Microscope vendors often engineer their own, specific file format to optimally work with their instruments during recording, and with their own software for processing and analysis. Industry-owned, closed formats are called proprietary file formats (PFF). Examples of proprietary file formats in microscopy are:

.czi (a file format by Zeiss)
.lif (a file format by Leica)
.nd2 (a file format by Nikon)
… any many more.

As opposed to the PFF from different vendors, the Open Microscopy Environment Consortium has developed the OME data model, a specification for storing data on biological imaging as an open file format, the OME-TIFF, which includes an OME-XML metadata header.

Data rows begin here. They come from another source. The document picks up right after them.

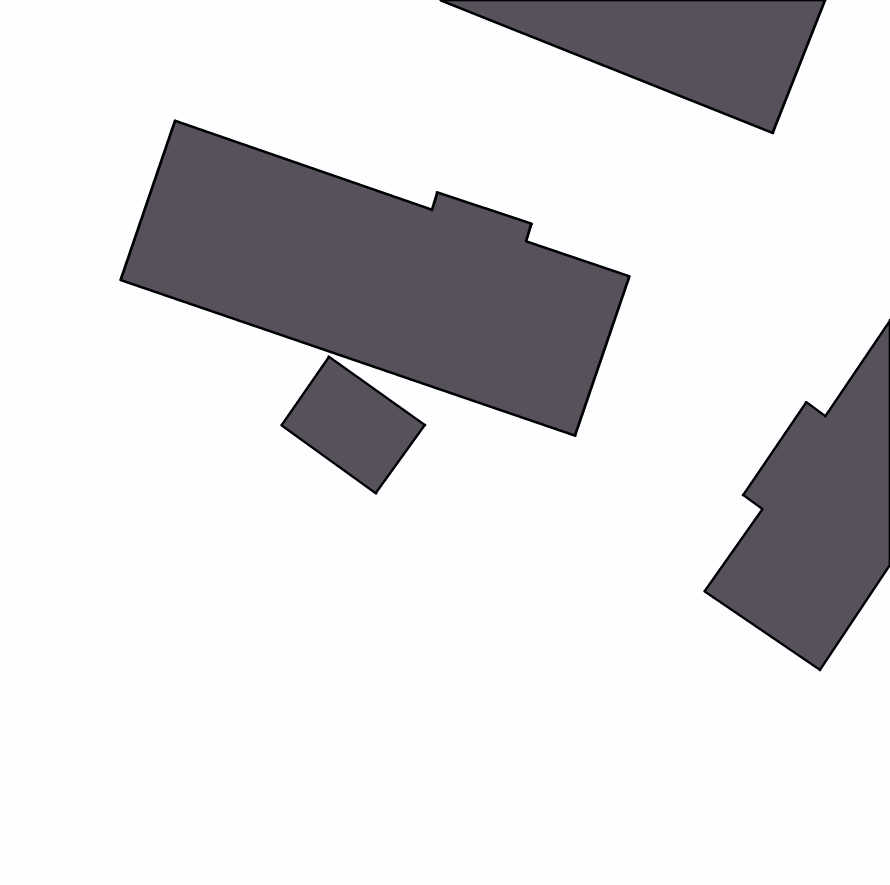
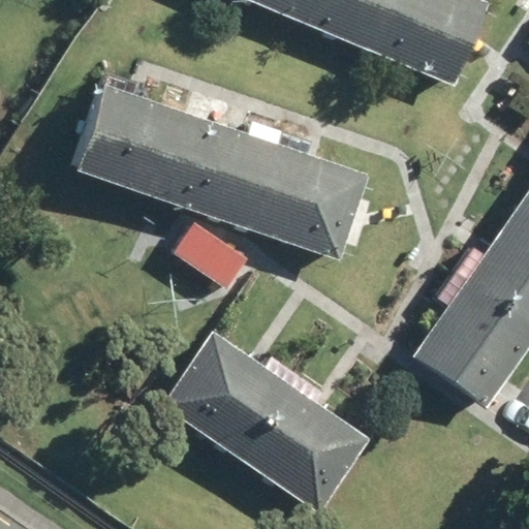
building: none -> [159,321,377,517]

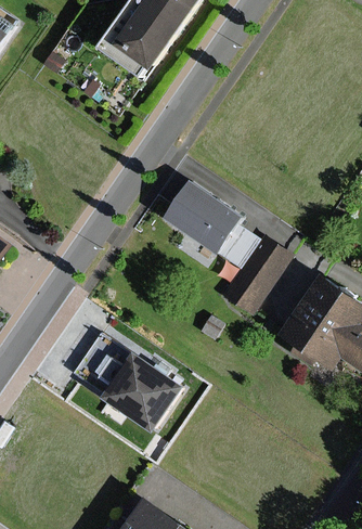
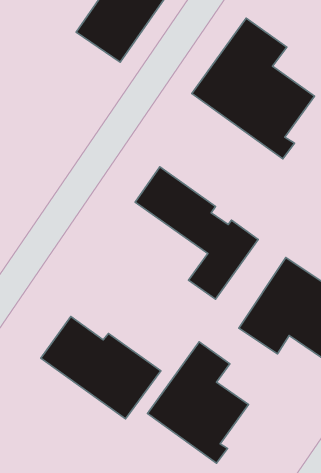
building: none -> [192,18,314,159]
building: none -> [147,342,248,463]

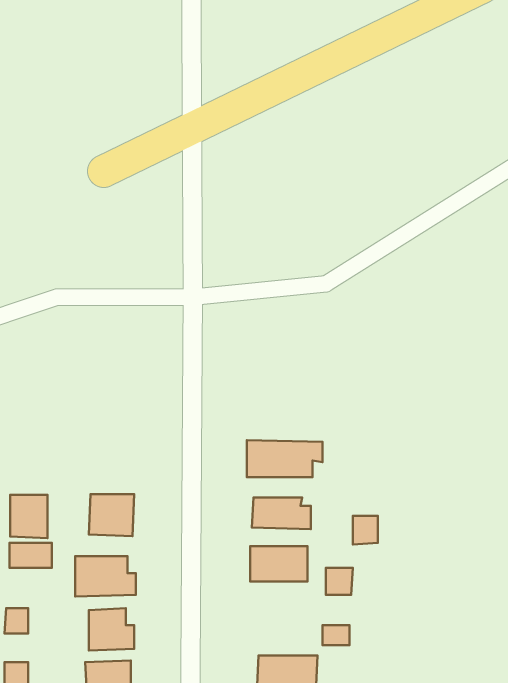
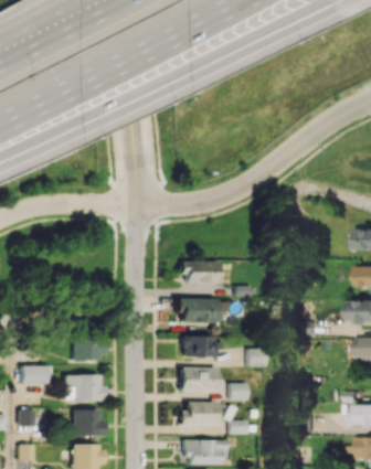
building: none -> [179,262,214,284]
building: [10,495,47,538] -> none
building: none -> [179,402,215,427]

Classical file formats are written to hard drive or flash drive storage in a way that the information from image planes is organized in a linear sequence of bits. This way of storing the information has limitations when it comes to the dynamic use of only parts of the information stored in image files. Typically, for a computer program to use an image, the computer must load it into its temporary memory (RAM). If access is only required for a subset of the plane and even across different planes, yet all relevant planes have to be loaded into the RAM. Very large files take considerable amounts of time to load and require large RAM sizes, which are often not available to all users. Additionally, if data is transferred from one location to another, the full file is transferred completely in one piece before the information is accessible and usable. Large files take a long time for data transfer impeding its readiness for access and use in shared or remote environments. Next generation file formats offer a different approach to storing the information, which allows to dynamically load relevant parts of a file (chunks of data). Essentially, this works by breaking the file down into a large number of tiny file pieces that can be loaded together in combinations as needed.
An excellent introduction to the difference between classical and next-generation file formats in the context of bioimaging is given in a talk by C. Tischer during a Global BioImaging workshop in 2022.